Monday, May 18, 2009

Categorising Tools for BAs

People talk a lot about "BA tools" and "Requirement Management" without really defining terms.

I think it's worth at least defining some of the different types of tools that are out there so you can compare apples with apples. As a candidate list:

  • Collaboration: Systems that help groups of people work together to build a body of knowledge. Word documents on share drives, Wikis, doc management systems, etc in this area. These sort of tools can be used for everything.

  • Requirement Tracking: Systems that allow BAs to collect "requirements" as a list of statements and then track which are in and out of scope, which are included in a release, who approved them, and the like. These tools are primarily used in the Elicitation and Requirements Analysis knowledge areas. As mentioned Adam's "Bright Green Projects" looks like a great pre-rolled offering in this space. Requisite Pro falls mainly into this camp.

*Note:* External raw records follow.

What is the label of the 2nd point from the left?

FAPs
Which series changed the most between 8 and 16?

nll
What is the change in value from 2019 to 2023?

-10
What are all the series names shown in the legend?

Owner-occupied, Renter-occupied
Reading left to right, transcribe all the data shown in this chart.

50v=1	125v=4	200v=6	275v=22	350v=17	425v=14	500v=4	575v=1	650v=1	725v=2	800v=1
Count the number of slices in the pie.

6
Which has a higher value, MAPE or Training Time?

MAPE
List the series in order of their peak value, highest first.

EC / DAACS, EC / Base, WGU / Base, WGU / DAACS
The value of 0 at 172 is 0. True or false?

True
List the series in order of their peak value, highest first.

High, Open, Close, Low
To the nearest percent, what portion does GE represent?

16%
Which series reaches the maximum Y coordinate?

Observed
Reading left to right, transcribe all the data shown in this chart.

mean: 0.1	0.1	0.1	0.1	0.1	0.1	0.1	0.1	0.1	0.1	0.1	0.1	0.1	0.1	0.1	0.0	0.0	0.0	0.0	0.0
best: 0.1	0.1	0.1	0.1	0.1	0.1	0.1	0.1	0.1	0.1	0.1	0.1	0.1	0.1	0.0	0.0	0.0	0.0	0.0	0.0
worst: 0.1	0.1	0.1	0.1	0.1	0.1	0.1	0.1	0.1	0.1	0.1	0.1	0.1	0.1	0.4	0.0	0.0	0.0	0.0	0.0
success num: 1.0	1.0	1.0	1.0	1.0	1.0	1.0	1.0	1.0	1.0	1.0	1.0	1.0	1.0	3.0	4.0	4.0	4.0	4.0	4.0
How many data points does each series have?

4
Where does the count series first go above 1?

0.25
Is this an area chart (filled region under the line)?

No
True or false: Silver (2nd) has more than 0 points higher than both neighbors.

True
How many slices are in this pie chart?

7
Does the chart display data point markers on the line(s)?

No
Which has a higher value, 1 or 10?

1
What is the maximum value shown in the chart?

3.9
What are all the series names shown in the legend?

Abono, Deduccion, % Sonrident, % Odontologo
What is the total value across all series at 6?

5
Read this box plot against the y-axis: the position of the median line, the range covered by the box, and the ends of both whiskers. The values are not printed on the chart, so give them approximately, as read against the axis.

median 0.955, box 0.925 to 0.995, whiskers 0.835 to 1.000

  • Solution Modelling: Systems that assist you in building a rigorous description of the systems functionality. This covers tools like Enterprise Architect, any of the BPM tools, ERWin, etc. These tools are primarily used in the Solution, Assessment, and Validation knowledge area

  • Solution Validation: All of the testing tools, coverage, execution, automation that this conversation has been conveniently ignoring.

    All of these are "Requirement" management according to the BABOK definition of a requirement - and no tool falls neatly into any camp, but neither does any tool adequately cover all areas.

    IBM's suite probably covers every area but it really is a behemoth.

    P.S. Tools are the caps one of BA Capability improvement - not the foundation. Tools can often do more harm than good in an immature environment.

    BA work is about building bridges between different domains, and tools (almost) invariably hurting in one domain, as much as they help in another. Microsoft office is worse in a completely different way though. Wiki & Issue tracker is a decent compromise - but is also not without problems.

    Changing tools without a mature BA practice will likely just leave you with a new set of problems and higher monthly licensing costs. I would strongly suggest that the money and time you could spend on tool setup is better spent setting up a BA Community of Practice and put on a spread so your BAs can tell War Stories to each other over lunch.
  • Monday, May 11, 2009

    Plan vs Change Centric

    The definition the latest BABOK has for Plan and Change centric project delivery methods is very useful. It's not exactly ground breaking to break methods/processes into different camps based on whther they are Agile or Waterfall - but the terms are pretty loaded. I think these terms capture the essential differences between these two camps.

    It's not that one camp has different component tasks, it's just that one puts the plan as the central tool for delivering change, the other puts the change being delivered at the centre of planning.

    You see this really clearly in the way that BABOK 2.0 describes the Requirements Anlysis tasks. The same basic activiteis are always done, but how and when they are done changes depending on process.

    It's just nice to have a neutral non-emotive term.

    It also reinforces that good BAs are good BAs regardless of methodology. If you know how to do it right for Waterfall you're going to be able to hit the ground running with Agile. The hardest bits don't change. Empathy, communication, listening, lateral thinking, modelling, and problem solving are always the core-skills.